The ALICE experiment, with its state-of-the-art detection systems, produced a wealth of results during Run 1 of the LHC (2009–2013) – driving a new impetus in the field of heavy-ion collisions. While Run 2 (2015–2017) will see the consolidation and completion of the scientific programme for which the experiment was originally approved, the ALICE collaboration has already taken up the challenge to make a quantitative leap in the precision of its observations by exploiting the high luminosity anticipated for the LHC in Run 3 (2019–2022). The plan is to upgrade the detector during the LHC’s second long shutdown, just before Run 3. In September, the LHC Committee (LHCC) approved an addendum to the letter of intent for the ALICE upgrade programme concerning the project for the Muon Forward Tracker (MFT) – an assembly of silicon pixel planes serving as internal tracker, in the forward acceptance of ALICE’s muon arm.

The basic idea behind the MFT concept – measuring muons both before and after the hadron absorber, then matching the two pieces of information – is well established in the field of heavy-ion physics, having been exploited both at CERN’s Super Proton Synchrotron and more recently at Brookhaven’s Relativistic Heavy-Ion Collider. Evaluation of the expected scientific impact of such a major upgrade required the preparation of a detailed letter of intent, the first draft of which was submitted to the ALICE collaboration in December 2011. The final document received internal approval in March 2013 and the first discussions with the LHCC started two months later.

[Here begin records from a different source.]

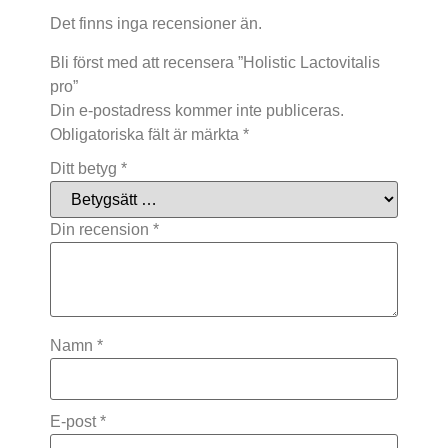
Det finns inga recensioner än.
Bli först med att recensera ”Holistic Lactovitalis
pro”
Din e-postadress kommer inte publiceras.
Obligatoriska fält är märkta
*
Ditt betyg
*
Din recension
*
Namn
*
E-post
*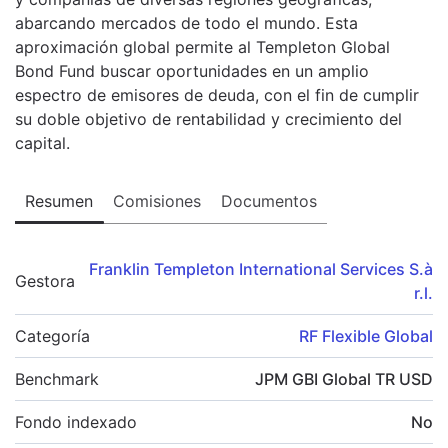
abarcando mercados de todo el mundo. Esta
aproximación global permite al Templeton Global
Bond Fund buscar oportunidades en un amplio
espectro de emisores de deuda, con el fin de cumplir
su doble objetivo de rentabilidad y crecimiento del
capital.
Resumen
Comisiones
Documentos
Franklin Templeton International Services S.à
Gestora
r.l.
Categoría
RF Flexible Global
Benchmark
JPM GBI Global TR USD
Fondo indexado
No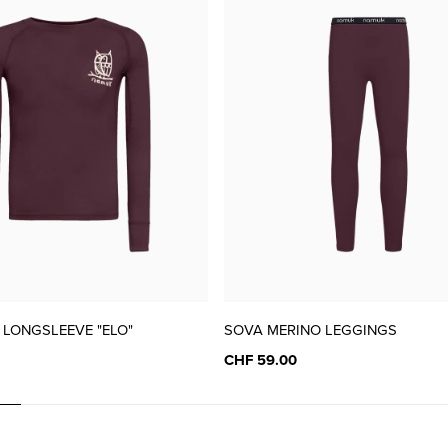
37
CHF 70.00
38
CHF 70.00
 LONGSLEEVE "ELO"
SOVA MERINO LEGGINGS
CHF 59.00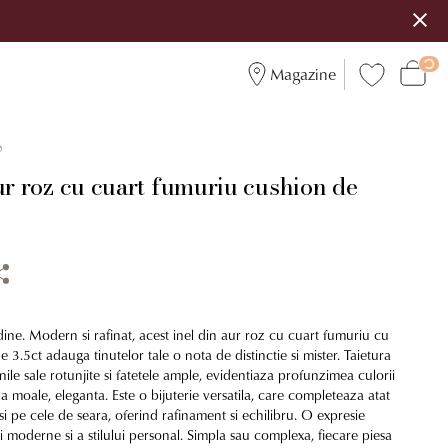
Magazine
9
ur roz cu cuart fumuriu cushion de
udine. Modern si rafinat, acest inel din aur roz cu cuart fumuriu cu
e 3.5ct adauga tinutelor tale o nota de distinctie si mister. Taietura
ile sale rotunjite si fatetele ample, evidentiaza profunzimea culorii
a moale, eleganta. Este o bijuterie versatila, care completeaza atat
 si pe cele de seara, oferind rafinament si echilibru. O expresie
tii moderne si a stilului personal. Simpla sau complexa, fiecare piesa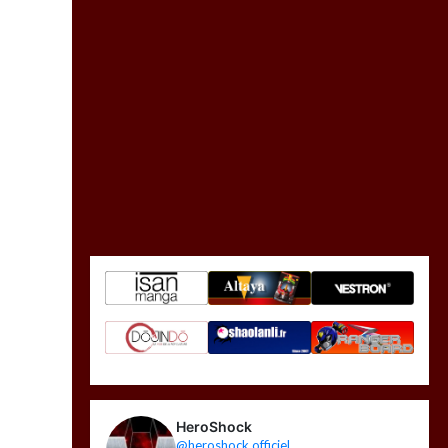
HeroShock
@heroshock.officiel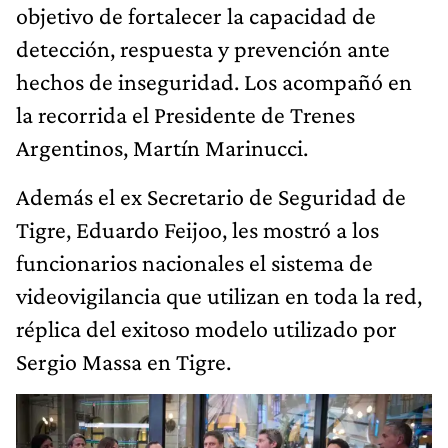
objetivo de fortalecer la capacidad de
detección, respuesta y prevención ante
hechos de inseguridad. Los acompañó en
la recorrida el Presidente de Trenes
Argentinos, Martín Marinucci.
Además el ex Secretario de Seguridad de
Tigre, Eduardo Feijoo, les mostró a los
funcionarios nacionales el sistema de
videovigilancia que utilizan en toda la red,
réplica del exitoso modelo utilizado por
Sergio Massa en Tigre.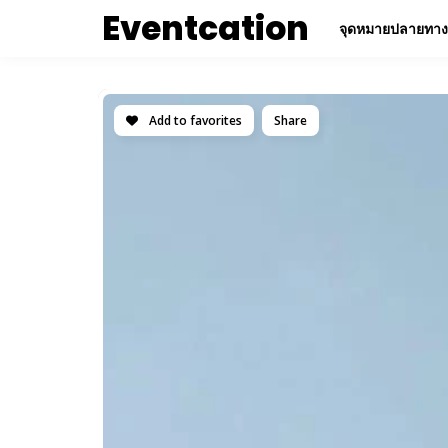
Eventcation
จุดหมายปลายทาง
Add to favorites
Share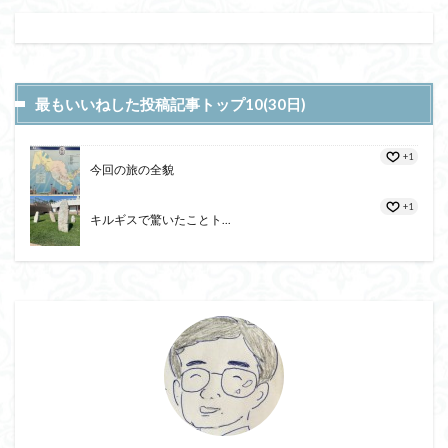
最もいいねした投稿記事トップ10(30日)
+1
今回の旅の全貌
+1
キルギスで驚いたことト...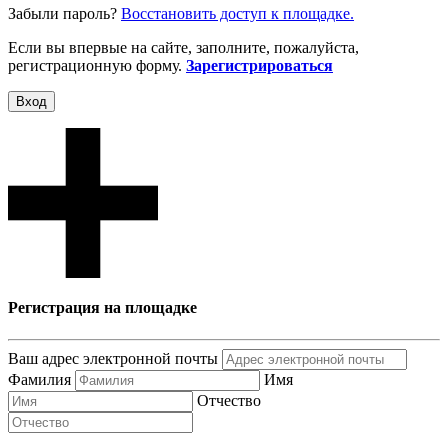
Забыли пароль?
Восcтановить доступ к площадке.
Если вы впервые на сайте, заполните, пожалуйста,
регистрационную форму.
Зарегистрироваться
Вход
Регистрация на площадке
Ваш адрес электронной почты
Фамилия
Имя
Отчество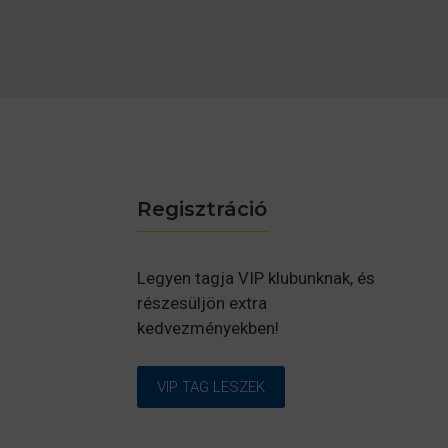
Regisztráció
Legyen tagja VIP klubunknak, és
részesüljön extra
kedvezményekben!
VIP TAG LESZEK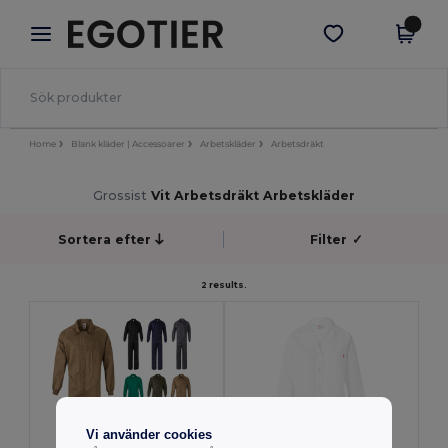
×
Egotier-app
Hämta app
Bättre priser i appen!
Home
Blank kläder | Accessoarer
Arbetskläder
Arbetsdräkt
Grossist
Vit Arbetsdräkt Arbetskläder
Sortera efter
Filter
✓
2 results.
Vi använder cookies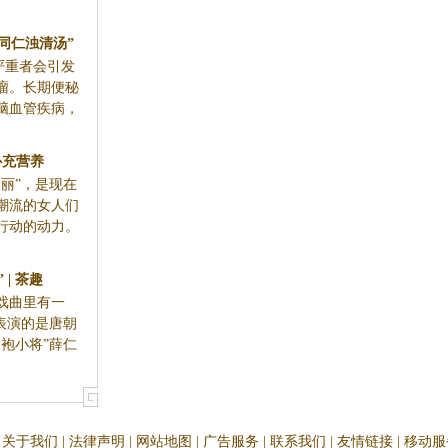
、乳腺肿瘤。
中已多...
补充营养
丽”，是现在
潮流的女人们
行动的动力。
 | 茶趣
戏曲里有一
表演的是唐朝
袍小将”薛仁
关于我们
|
法律声明
|
网站地图
|
广告服务
|
联系我们
|
友情链接
|
移动服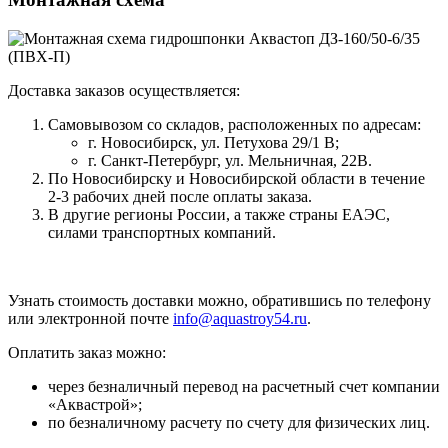
Доставка заказов осуществляется:
Самовывозом со складов, расположенных по адресам:
г. Новосибирск, ул. Петухова 29/1 В;
г. Санкт-Петербург, ул. Мельничная, 22В.
По Новосибирску и Новосибирской области в течение
2-3 рабочих дней после оплаты заказа.
В другие регионы России, а также страны ЕАЭС,
силами транспортных компаний.
Узнать стоимость доставки можно, обратившись по телефону
или электронной почте
info@aquastroy54.ru
.
Оплатить заказ можно:
через безналичный перевод на расчетный счет компании
«Аквастрой»;
по безналичному расчету по счету для физических лиц.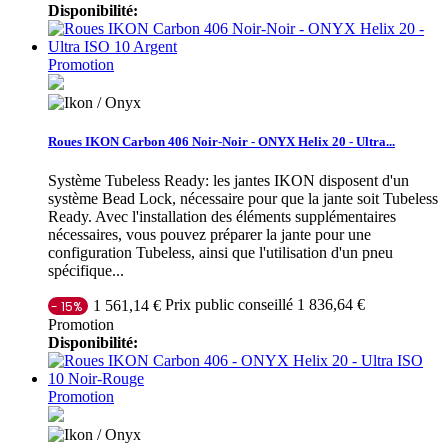
Disponibilité:
Promotion
Roues IKON Carbon 406 Noir-Noir - ONYX Helix 20 - Ultra...
Système Tubeless Ready: les jantes IKON disposent d'un
système Bead Lock, nécessaire pour que la jante soit Tubeless
Ready. Avec l'installation des éléments supplémentaires
nécessaires, vous pouvez préparer la jante pour une
configuration Tubeless, ainsi que l'utilisation d'un pneu
spécifique...
Prix public conseillé 1 836,64 €
1 561,14 €
- 15%
Promotion
Disponibilité:
Promotion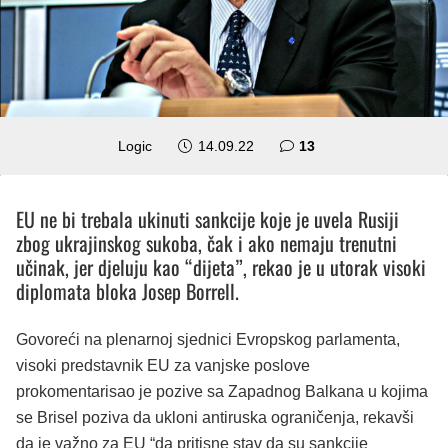
komentara
Logic
14.09.22
13
EU ne bi trebala ukinuti sankcije koje je uvela Rusiji
zbog ukrajinskog sukoba, čak i ako nemaju trenutni
učinak, jer djeluju kao “dijeta”, rekao je u utorak visoki
diplomata bloka Josep Borrell.
Govoreći na plenarnoj sjednici Evropskog parlamenta,
visoki predstavnik EU za vanjske poslove
prokomentarisao je pozive sa Zapadnog Balkana u kojima
se Brisel poziva da ukloni antiruska ograničenja, rekavši
da je važno za EU “da pritisne stav da su sankcije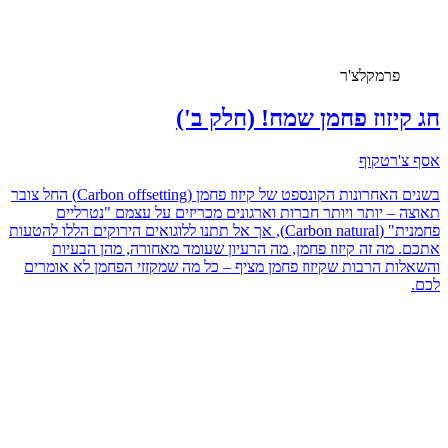
פרמקלצ'ר
חג קיזוז פחמן שמח! (חלק ב')
אסף צ'רטקוף
בשנים האחרונות הקונספט של קיזוז פחמן (Carbon offsetting) החל צובר
תאוצה – יותר ויותר חברות וארגונים מכריזים על עצמם "נטרליים
פחמנית" (Carbon natural), אך אל תתנו ללוגואים הירוקים הללו להטעות
אתכם. מה זה קיזוז פחמן, מה הרעיון שעומד מאחורה, מהן הבעיות
והשאלות הרבות שקיזוז פחמן מציף – כל מה שמקזזי הפחמן לא אומרים
לכם.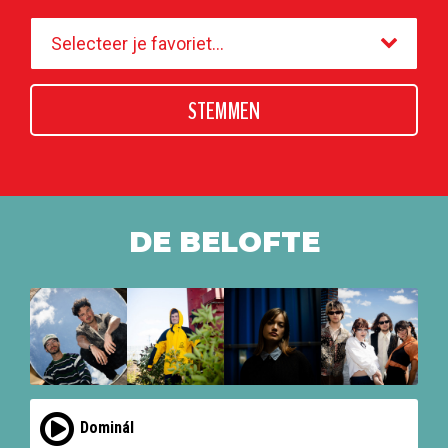
STEMMEN
DE BELOFTE
Dominál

There are three main pillars of the MFT’s contribution to the ALICE physics programme: dimuon measurement of prompt charmonia states J/ψ and ψ´, to study in-medium colour-screening and hadronization mechanisms of cc pairs; measurement of charm and beauty production via single muons and J/ψ particles from B decay, allowing a tomography of the medium via study of the energy loss of heavy quarks; and low-mass dimuon measurements, to study thermal radiation from quark–gluon plasma and search for in-medium modifications of the spectral functions of light vector mesons. The technical feasibility was also demonstrated as reported in the letter of intent – from the choice of the CMOS pixel technology to aspects related to the detector mechanics and cooling. It is also worth emphasizing that ALICE is the only LHC experiment that is designed to perform precision measurements at forward rapidities in the high-multiplicity environment of heavy-ion collisions.

What will the MFT do for ALICE? Put simply, it will be like wearing a pair of glasses to correct myopia. The MFT will reveal the details of the muon tracks in the vertex region, allowing not only a powerful rejection of background muons but also access to measurements that are not feasible with the existing muon spectrometer. A prime example is the disentanglement of prompt (charm) and displaced (from beauty) J/ψ production (figure 1), which is achievable only by measuring precisely the distance between the primary vertex of the collision and the vertex in which the J/ψ is produced. Because such distances are in the order of a few hundreds of micrometres, a dedicated vertex detector is needed. Figure 2 illustrates how this measurement becomes possible only with the addition of the MFT to the current muon spectrometer set-up.

The team involved with the MFT project must now provide details on all of the technological aspects, producing a Technical Design Report in the second half of 2014 – the final effort before assembling the first pieces of the detector. Then four more years of intense work will be needed before the MFT is installed and becomes operational in the ALICE cavern in 2019.